Amongst their number is a mathematician (who by the end of the first had done very little in the way of actual mathematics), a junior doctor (seemingly, a country wracked with radiation poisoning wouldn’t be in need of every doctor they could get their hands on, and instead would be happy to let them join the security services), an ex-con (he’s black, but I’m sure that’s just accidental), and a handful of others. And for the most part they’re all terribly well spoken and very pretty. Oh, and they’re all hiding something – MI5’s screening is not as good as it once was obviously.
This motley band is put in charge of things like ensuring that Manchester is safe for a visit by the PM. When they say that they can’t guarantee his safety, officialdom don’t seem that concerned and say that they just have to do it anyway.
We’re told that the north of England is full of refugees from the south, and to paint that picture we see various shelters making the whole thing look a little like US series Dark Angel, although with obviously less money spent on it. The cheapness of the production means that there are lots of extreme close-ups so that expensive wide-shots don’t bother the production too much.
But that’s nothing compared to the appalling script which is full of cliché after cliché. When they’re looking for someone who might have uploaded some video to a university computer system they quickly catch sight of someone who was shockingly using a wifi enabled laptop in university grounds. This solitary person turns out to be the terrorist they’re searching for. How lucky! Surely every university in the country is packed to the gunnels with students using wifi with their laptops? As a plot development, it was worse than something from a US daytime soap. I’ve not seen the kids spy show MI High (like this and the original Spooks, also made by Kudos), but it can’t be as bad.

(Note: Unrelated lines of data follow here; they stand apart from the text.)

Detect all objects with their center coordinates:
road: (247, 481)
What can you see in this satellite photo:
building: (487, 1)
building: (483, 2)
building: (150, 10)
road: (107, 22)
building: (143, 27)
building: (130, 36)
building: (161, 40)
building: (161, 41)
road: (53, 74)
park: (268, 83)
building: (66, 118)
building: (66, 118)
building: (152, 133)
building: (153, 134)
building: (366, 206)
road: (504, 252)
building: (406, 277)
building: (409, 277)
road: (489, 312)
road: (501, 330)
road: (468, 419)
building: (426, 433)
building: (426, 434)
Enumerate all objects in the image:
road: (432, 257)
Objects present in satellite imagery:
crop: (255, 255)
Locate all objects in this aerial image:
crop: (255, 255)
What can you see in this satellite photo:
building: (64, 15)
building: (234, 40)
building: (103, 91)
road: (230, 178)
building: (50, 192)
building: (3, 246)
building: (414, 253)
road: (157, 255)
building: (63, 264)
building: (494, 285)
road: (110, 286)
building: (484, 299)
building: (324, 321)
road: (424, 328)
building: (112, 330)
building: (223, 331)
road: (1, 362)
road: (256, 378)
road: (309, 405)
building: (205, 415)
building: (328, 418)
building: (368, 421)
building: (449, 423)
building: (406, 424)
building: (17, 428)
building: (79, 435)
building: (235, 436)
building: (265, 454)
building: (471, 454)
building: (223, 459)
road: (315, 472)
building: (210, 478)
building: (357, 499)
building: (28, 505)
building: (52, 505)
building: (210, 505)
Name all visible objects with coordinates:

Overall it was thoroughly disappointing. There are some interesting darker areas that the series goes into: an ID card society is well and truly under-way, and torture seemingly works as an interrogation method (handily, having been interrogated and giving up some true information, the suspect committed suicide rather than, say, giving false information out and then committing suicide while they followed up a false lead).
There’s an ongoing dark conspiracy that’s obviously set to run throughout the series, but this was just lazy drama really. Spooks is pretty light and fluffy anyway (go back to one of the BBC’s seminal Le Carré series from the eighties for a proper spy drama), so I’m not sure what was to be gained by producing something even lighter and fluffier. On the other hand, something like the US series Burn Notice (not noticeably showing on any UK channel) at least attempts something a little interesting with the spy genre.